Here you will find the Poem Two Sunsets of poet Ella Wheeler Wilcox

Two Sunsets

In the fair morning of his life, 
When his pure heart lay in his breast, 
Panting, with all that wild unrest 
To plunge into the great world's strife

That fills young hearts with mad desire, 
He saw a sunset. Red and gold 
The burning billows surged and rolled, 
And upward tossed their caps of fire.

He looked. And as he looked the sight 
Sent from his soul through breast and brain 
Such intense joy, it hurt like pain. 
His heart seemed bursting with delight.

So near the Unknown seemed, so close 
He might have grasped it with his hand. 
He felt his inmost soul expand, 
As sunlight will expand a rose.

One day he heard a singing strain-- 
A human voice, in bird-like trills. 
He paused, and little rapture-rills 
Went trickling downward through each vein.

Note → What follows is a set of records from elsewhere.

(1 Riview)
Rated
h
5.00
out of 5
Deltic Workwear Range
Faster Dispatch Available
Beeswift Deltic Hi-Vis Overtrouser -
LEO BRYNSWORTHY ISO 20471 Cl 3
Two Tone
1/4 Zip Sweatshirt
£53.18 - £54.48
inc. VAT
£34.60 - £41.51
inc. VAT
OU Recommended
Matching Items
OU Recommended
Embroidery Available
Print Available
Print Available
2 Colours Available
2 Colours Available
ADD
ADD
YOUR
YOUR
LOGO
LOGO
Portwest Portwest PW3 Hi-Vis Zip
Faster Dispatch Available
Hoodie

And in his heart the whole day long, 
As in a temple veiled and dim, 
He kept and bore about with him 
The beauty of that singer's song.

And then? But why relate what then? 
His smoldering heart flamed into fire-- 
He had his one supreme desire, 
And plunged into the world of men.

For years queen Folly held her sway. 
With pleasures of the grosser kind 
She fed his flesh and drugged his mind, 
Till, shamed, he sated turned away.

He sought his boyhood's home. That hour 
Triumphant should have been, in sooth, 
Since he went forth an unknown youth, 
And came back crowned with wealth and power.

The clouds made day a gorgeous bed; 
He saw the splendor of the sky 
With unmoved heart and stolid eye; 
He knew only West was red.

Then suddenly a fresh young voice 
Rose, bird-like, from some hidden place, 
He did not even turn his face; 
It struck him simply as a noise.

He trod the old paths up and down. 
Their ruch-hued leaves by Fall winds whirled-- 
How dull they were--how dull the world-- 
Dull even in the pulsing town.

O! worst of punishments, that brings 
A blunting of all finer sense, 
A loss of feelings keen, intense, 
And dulls us to the higher things.

O! penalty most dire, most sure, 
Swift following after gross delights, 
That we no more see beauteous sights, 
Or hear as hear the good and pure.

O! shape more hideous and more dread 
Than Vengeance takes in creed-taught minds, 
This certain doom that blunts and blinds, 
And strikes the holiest feelings dead.